### EXERCISE
Tally how many lines of these entries hold the string "Hide". Return the number alone.

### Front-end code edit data
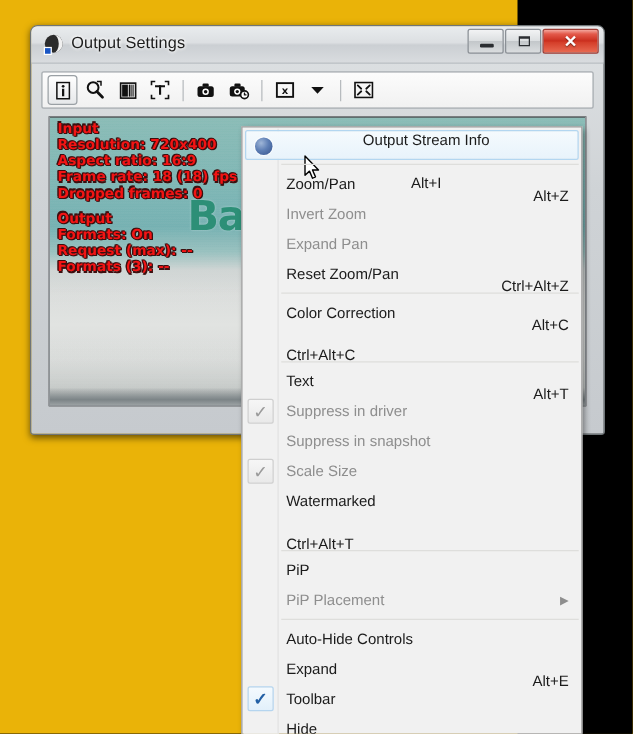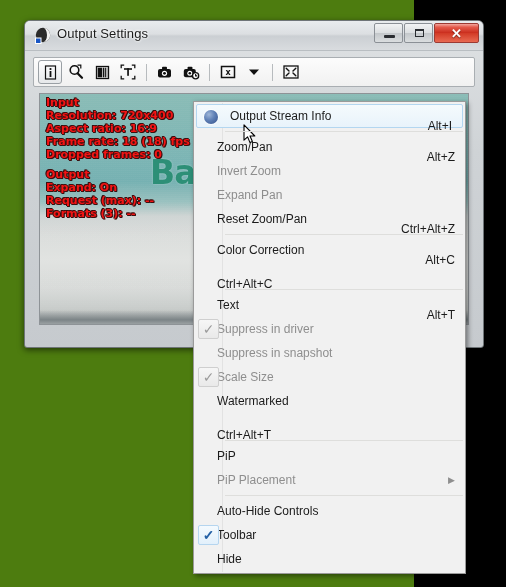--- a/index.html
+++ b/index.html
@@ -3,21 +3,21 @@
 <meta charset="utf-8">
 <style>
   * { box-sizing: border-box; }
   html, body {
     margin: 0; padding: 0;
     width: 506px; height: 587px;
     background: #000000;
     font-family: "Liberation Sans", sans-serif;
     overflow: hidden;
   }
-  #root { position: relative; width: 414px; height: 587px; background:#4d7c0f; }
+  #root { position: relative; width: 414px; height: 587px; background:#eab308; }
 
   
   .window {
     position: absolute; left: 24px; top: 20px; width: 460px; height: 328px;
     border: 1px solid #6f7578;
     border-radius: 6px 6px 3px 3px;
     background: linear-gradient(to bottom, #dfe2e4 0%, #cfd3d6 40%, #c6cace 100%);
     box-shadow: 0 2px 6px rgba(0,0,0,.55);
     overflow: hidden;
   }
@@ -121,30 +121,30 @@
     padding: 2px 0 2px 0;
     font-size: 12px;
     color:#1b1b1b;
   }
   .menu::before {
     content:""; position:absolute; left:1px; top:1px; bottom:1px; width:27px;
     background:#f1f1f1; border-right:1px solid #e2e2e2;
   }
   .mi {
     position:relative; height:24px; display:flex; align-items:center;
-    padding-left:23px; padding-right:10px; cursor:default;
+    padding-left:35px; padding-right:10px; cursor:default;
     font-family:"Liberation Sans", sans-serif;
   }
   .mi .lbl { flex:1; white-space:nowrap; }
   .mi .acc { color:#1b1b1b; white-space:nowrap; font-size:12px;margin-top:20px; }
   .mi.disabled .lbl, .mi.disabled .acc { color:#8e8e8e; }
   .mi.hl {
     background: linear-gradient(to bottom,#f5fafd 0%, #e8f3fb 100%);
     border:1px solid #b3d6f0; border-radius:2px;
-    margin:0 2px; padding-left:33px; height:24px;
+    margin:0 2px; padding-left:33px; height:24px;flex-direction:column;
   }
   .msep { height:1px; background:#dededc; margin:3px 2px 3px 31px; position:relative; z-index:2;}
 
   
   .chk {
     position:absolute; left:4px; top:2px; width:21px; height:20px;
     display:flex; align-items:center; justify-content:center;
     font-size:14px; line-height:1;
   }
   .chk.on {
@@ -320,21 +320,21 @@
       <div class="vid-shadow"></div>
 
       <div class="osd">
         <div>Input</div>
         <div>Resolution: 720x400</div>
         <div>Aspect ratio: 16:9</div>
         <div>Frame rate: 18 (18) fps</div>
         <div>Dropped frames: 0</div>
         <div class="gap"></div>
         <div>Output</div>
-        <div>Expand: On</div>
+        <div>Formats: On</div>
         <div>Request (max): --</div>
         <div>Formats (3): --</div>
       </div>
     </div>
   </div>
 
   <div class="menu" id="context-menu">
       <div class="mi hl">
         <span class="radio"></span>
         <span class="lbl">Output Stream Info</span>
@@ -391,20 +391,24 @@
       </div>
       <div class="mi disabled">
         <span class="lbl">PiP Placement</span>
         <span class="subarrow">▶</span>
       </div>
       <div class="msep"></div>
       <div class="mi">
         <span class="lbl">Auto-Hide Controls</span>
       </div>
       <div class="mi">
+        <span class="lbl">Expand</span>
+        <span class="acc">Alt+E</span>
+      </div>
+      <div class="mi">
         <span class="chk on">✓</span>
         <span class="lbl">Toolbar</span>
       </div>
       <div class="mi">
         <span class="lbl">Hide</span>
       </div>
     </div>
 
   <div class="cursor">
     <svg width="14" height="21" viewBox="0 0 14 21">

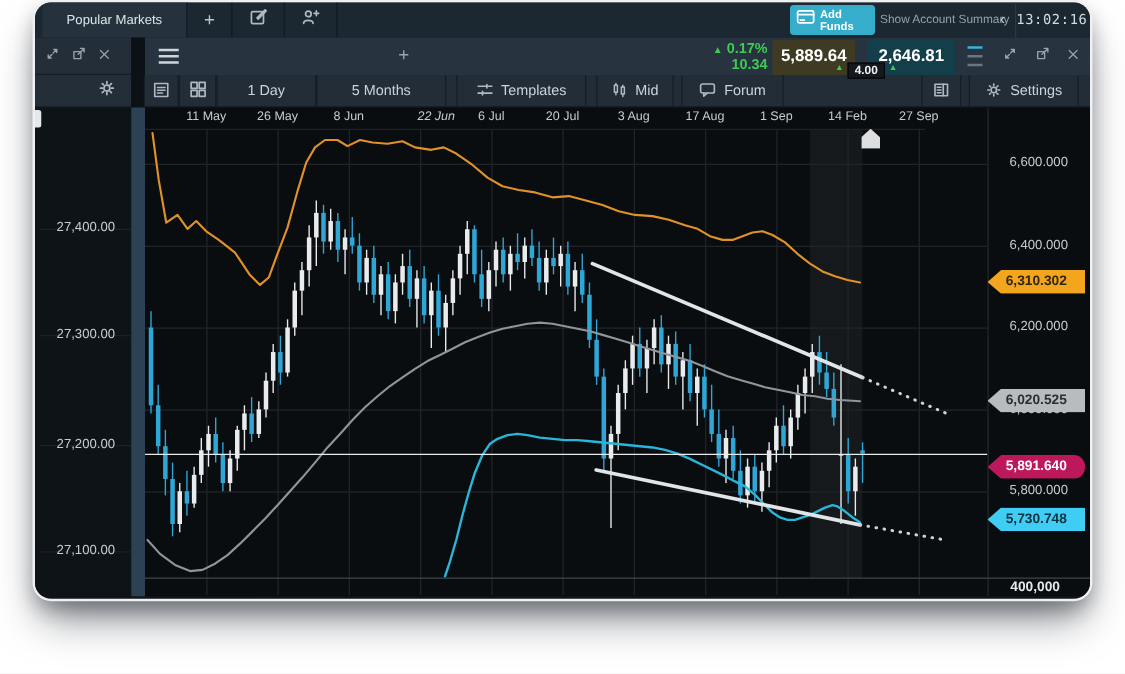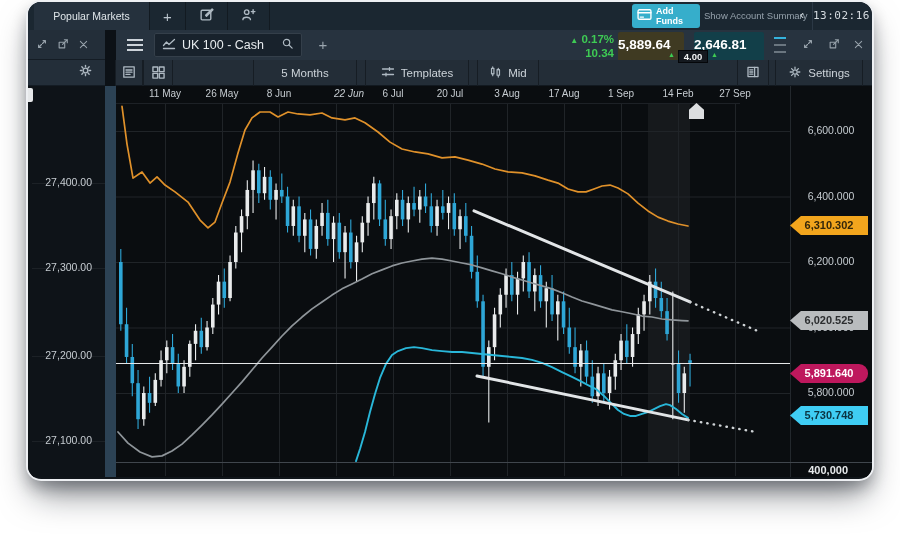--- a/index.html
+++ b/index.html
@@ -44,21 +44,21 @@
   .chart-header { position:absolute; left:88px; top:28px; width:756px; height:30px; background:#27333f; }
   .hamburger { position:absolute; left:6px; top:5px; width:26px; height:20px; display:flex; flex-direction:column; justify-content:center; gap:3px; padding:0 5px; }
   .hamburger i { display:block; height:2px; background:#cdd4da; }
   .instrument-box { position:absolute; left:38px; top:3px; width:148px; height:24px; background:#18222c; border:1px solid #343f4a; border-radius:2px;
                     display:flex; align-items:center; gap:6px; padding:0 7px; color:#e8ecef; font-size:12.5px; }
   .instrument-box .name { flex:1; white-space:nowrap; }
   .hdr-plus { position:absolute; left:196px; top:3px; width:22px; height:24px; color:#9aa5ae; font-size:15px; text-align:center; line-height:24px; }
   .chg { position:absolute; left:438px; top:3px; width:60px; text-align:right; color:#3ecb54; font-weight:bold; }
   .chg .l1 { font-size:11.5px; line-height:13px; }
   .chg .l2 { font-size:11.5px; line-height:12px; }
-  .px-box { position:absolute; top:2px; height:37px; border-radius:2px; color:#fff; font-size:13.5px; font-weight:bold; line-height:26px; }
+  .px-box { position:absolute; top:2px; height:37px; border-radius:2px; color:#fff; font-size:13.5px; font-weight:bold; text-align:center; line-height:26px; }
   .sell-box { left:502px; width:66px; background:#3f3a22; }
   .buy-box { left:578px; width:70px; background:#123f49; }
   .spread-pill { position:absolute; left:562px; top:20px; width:30px; height:13px; background:#14191f; border:1px solid #05070a; border-radius:0;
                  color:#f2f4f5; font-size:9.5px; font-weight:bold; text-align:center; line-height:11px; z-index:3; }
   .spread-tri { position:absolute; top:21px; color:#3ecb54; font-size:7px; z-index:3; }
   .tri-l { left:552px; } .tri-r { left:595px; }
   .signal-ic { position:absolute; left:658px; top:7px; width:12px; height:16px; display:flex; flex-direction:column; justify-content:space-between; }
   .signal-ic i { display:block; height:2px; background:#6a7680; }
   .signal-ic i:first-child { background:#35b3dd; }
   .hdr-ctrls { position:absolute; left:678px; top:0; width:78px; height:30px; display:flex; align-items:center; justify-content:space-between; padding:0 8px; }
@@ -173,35 +173,20 @@
 
     <div class="splitter-top"></div>
     <div class="splitter"></div>
 
     <div class="chart-header">
       <div class="hamburger">
           <i></i>
           <i></i>
           <i></i>
         </div>
-      <div class="instrument-box">
-        <span><svg width="14" height="12" viewBox="0 0 14 12">
-              <g class="ico">
-                <path d="M1.5 7.5 L4.5 4 L7 6.5 L12.5 1.5"></path>
-                <path d="M1.5 10.5 H12.5"></path>
-              </g>
-            </svg></span>
-        <span class="name">UK 100 - Cash</span>
-        <span><svg width="13" height="13" viewBox="0 0 14 14">
-              <g class="ico">
-                <circle cx="6" cy="6" r="3.4"></circle>
-                <path d="M8.6 8.6 L12 12"></path>
-              </g>
-            </svg></span>
-      </div>
       <div class="hdr-plus">+</div>
       <div class="chg">
         <div class="l1"><span style="font-size:8px;">▲</span> <span>0.17%</span></div>
         <div class="l2">10.34</div>
       </div>
       <div class="px-box sell-box">5,889.64</div>
       <div class="px-box buy-box">2,646.81</div>
       <div class="spread-pill">4.00</div>
       <span class="spread-tri tri-l">▲</span>
       <span class="spread-tri tri-r">▲</span>
@@ -243,40 +228,50 @@
       <div class="tbtn tb-grid">
         <span><svg width="15" height="15" viewBox="0 0 14 14">
               <g class="ico">
                 <rect x="1.8" y="1.8" width="4.4" height="4.4"></rect>
                 <rect x="7.8" y="1.8" width="4.4" height="4.4"></rect>
                 <rect x="1.8" y="7.8" width="4.4" height="4.4"></rect>
                 <rect x="7.8" y="7.8" width="4.4" height="4.4"></rect>
               </g>
             </svg></span>
       </div>
+      <div class="tbtn tb-interval">1 Day</div>
       <div class="tbtn tb-range">5 Months</div>
       <div class="tbtn tb-templates">
         <span><svg width="14" height="14" viewBox="0 0 14 14">
               <g class="ico">
                 <path d="M1.5 4 H12.5 M8.5 2.6 V5.4"></path>
                 <path d="M1.5 9.5 H12.5 M5 8.1 V10.9"></path>
               </g>
             </svg></span>
         <span>Templates</span>
       </div>
       <div class="tbtn tb-mid">
         <span><svg width="13" height="14" viewBox="0 0 14 14">
               <g class="ico">
                 <path d="M4 1.5 V3 M4 9 V11"></path>
                 <rect x="2.7" y="3" width="2.6" height="6"></rect>
                 <path d="M10 3 V4.5 M10 10.5 V12.5"></path>
                 <rect x="8.7" y="4.5" width="2.6" height="6"></rect>
               </g>
             </svg></span>
         <span>Mid</span>
+      </div>
+      <div class="tbtn tb-forum">
+        <span><svg width="14" height="14" viewBox="0 0 14 14">
+              <g class="ico">
+                <rect x="1.5" y="2.2" width="11" height="7.2" rx="1.5"></rect>
+                <path d="M4 9.4 V12 L7 9.4"></path>
+              </g>
+            </svg></span>
+        <span>Forum</span>
       </div>
       <div class="tbtn tb-panel">
         <span><svg width="14" height="14" viewBox="0 0 14 14">
               <g class="ico">
                 <rect x="2" y="2.4" width="10" height="9.2"></rect>
                 <path d="M8.6 2.4 V11.6 M10.2 4.6 M3.8 4.8 H6.8 M3.8 7 H6.8 M3.8 9.2 H6.8"></path>
               </g>
             </svg></span>
       </div>
       <div class="tbtn tb-settings">

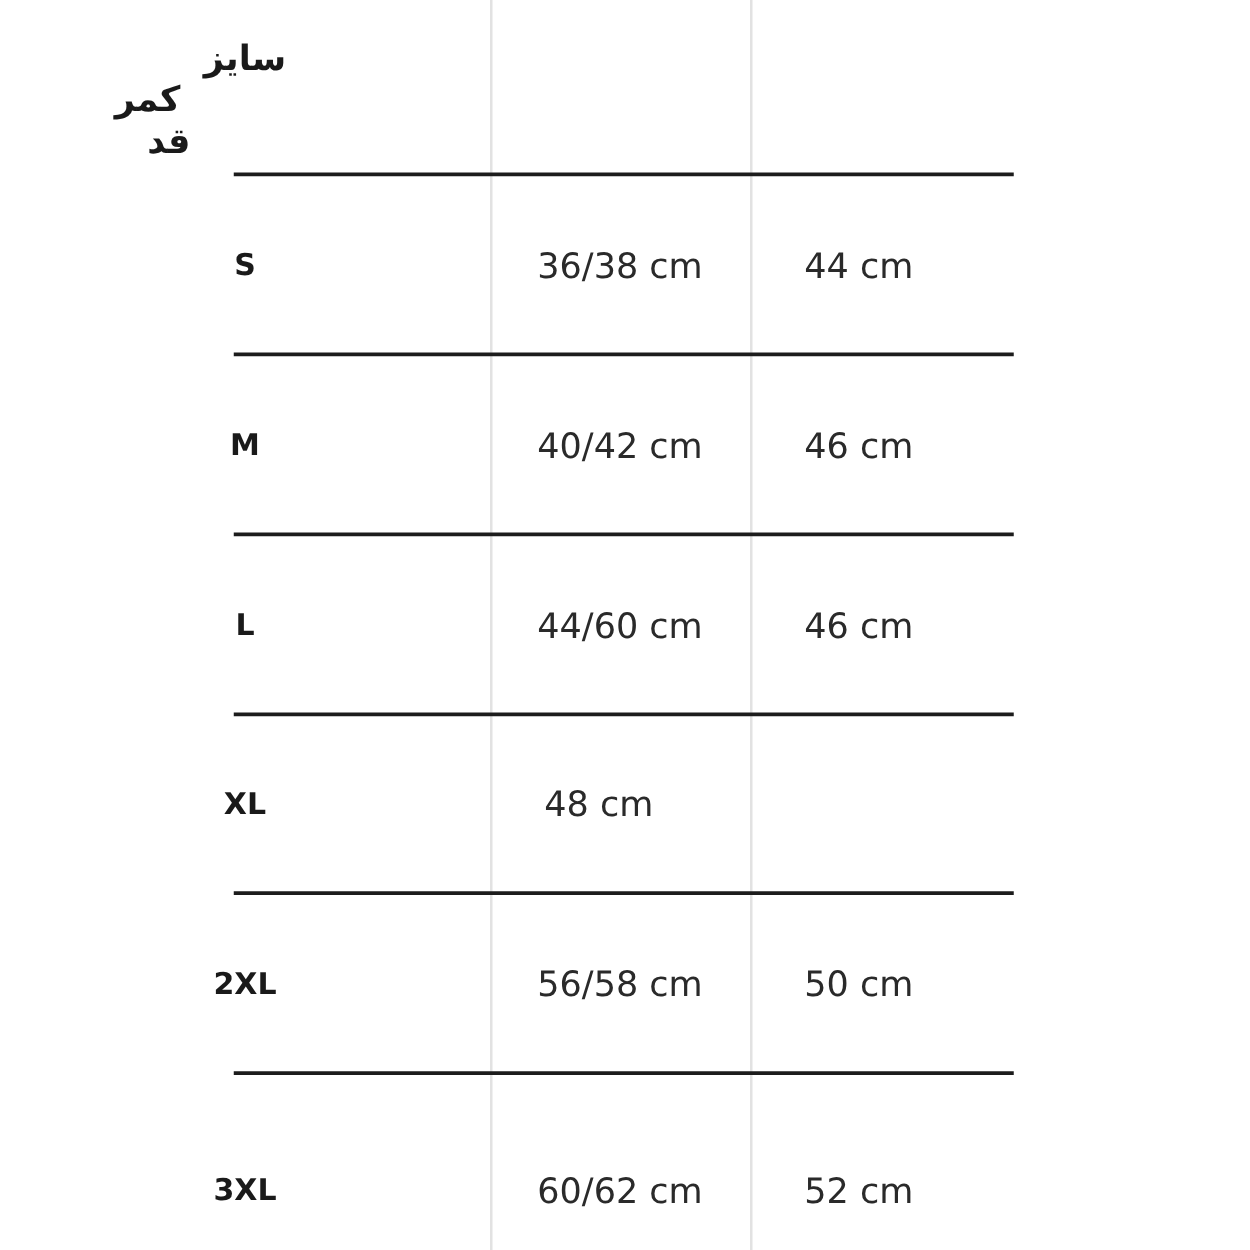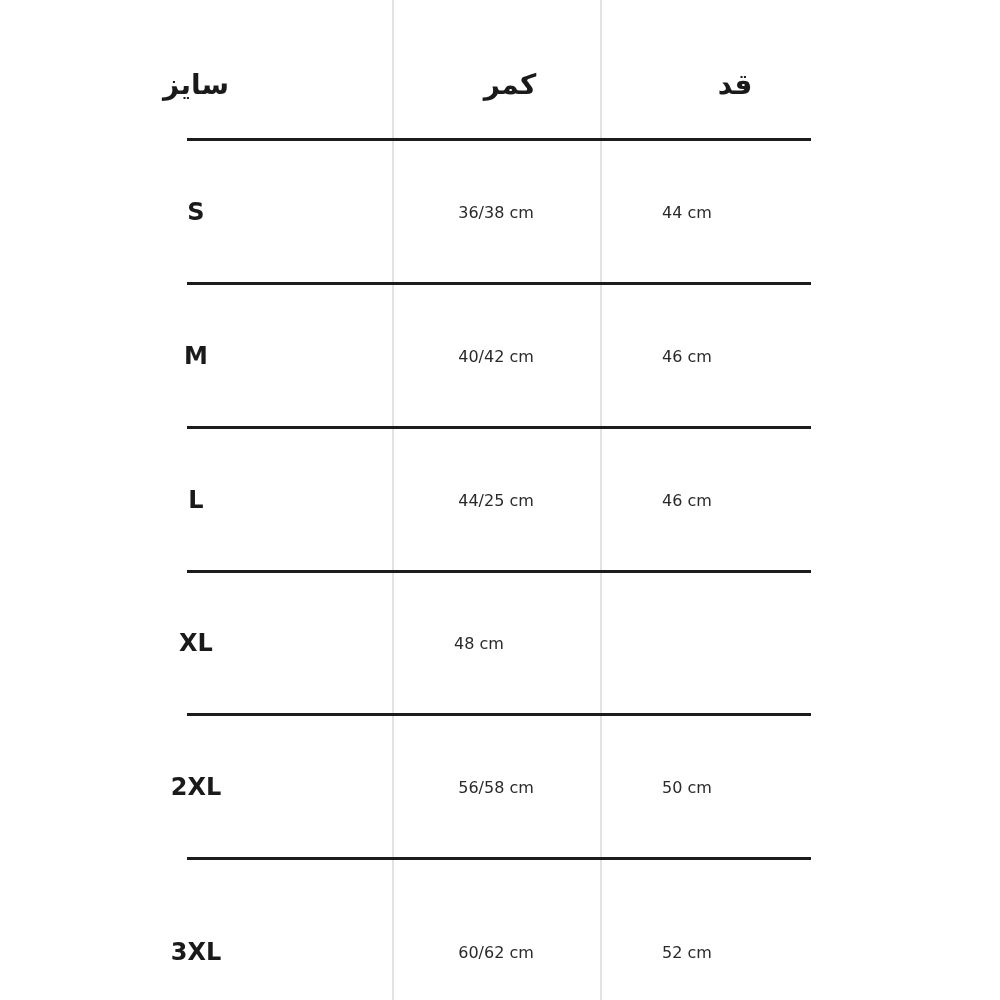--- a/index.html
+++ b/index.html
@@ -62,21 +62,21 @@
     justify-content: center;
     height: 100%;
     box-sizing: border-box;
     white-space: nowrap;
   }
   .cell.c-size   { width: 392px; }
   .cell.c-waist  { width: 208px; }
   .cell.c-length { width: 364px; }
 
   
-  .row.header { top: 46px; height: 76px; }
+  .row.header { top: 30px; height: 76px; flex-direction: column; }
   .row.header .cell {
     font-size: 28px;
     font-weight: 700;
     direction: rtl;
     letter-spacing: 0;
   }
   .row.header .cell.c-length {
     width: 388px;
     justify-content: center;
     padding-right: 118px;
@@ -87,21 +87,21 @@
   }
 
   
   .row.data { height: 110px; }
   .row.data .cell.c-size {
     font-size: 24px;
     font-weight: 700;
   }
   .row.data .cell.c-waist,
   .row.data .cell.c-length {
-    font-size: 16px;
+    font-size: 28px;
     font-weight: 400;
     color: #2a2a2a;
   }
   .row.data .cell.c-length {
     padding-right: 190px;
   }
 </style>
 </head>
 <body>
 
@@ -132,21 +132,21 @@
     </div>
 
     <div class="row data" style="top:301px">
       <div class="cell c-size">M</div>
       <div class="cell c-waist">40/42 cm</div>
       <div class="cell c-length">46 cm</div>
     </div>
 
     <div class="row data" style="top:445px">
       <div class="cell c-size">L</div>
-      <div class="cell c-waist">44/25 cm</div>
+      <div class="cell c-waist">44/60 cm</div>
       <div class="cell c-length">46 cm</div>
     </div>
 
     <div class="row data" style="top:588px">
       <div class="cell c-size">XL</div>
       <div class="cell c-length">48 cm</div>
     </div>
 
     <div class="row data" style="top:732px">
       <div class="cell c-size">2XL</div>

### SOLUTION BELOW
2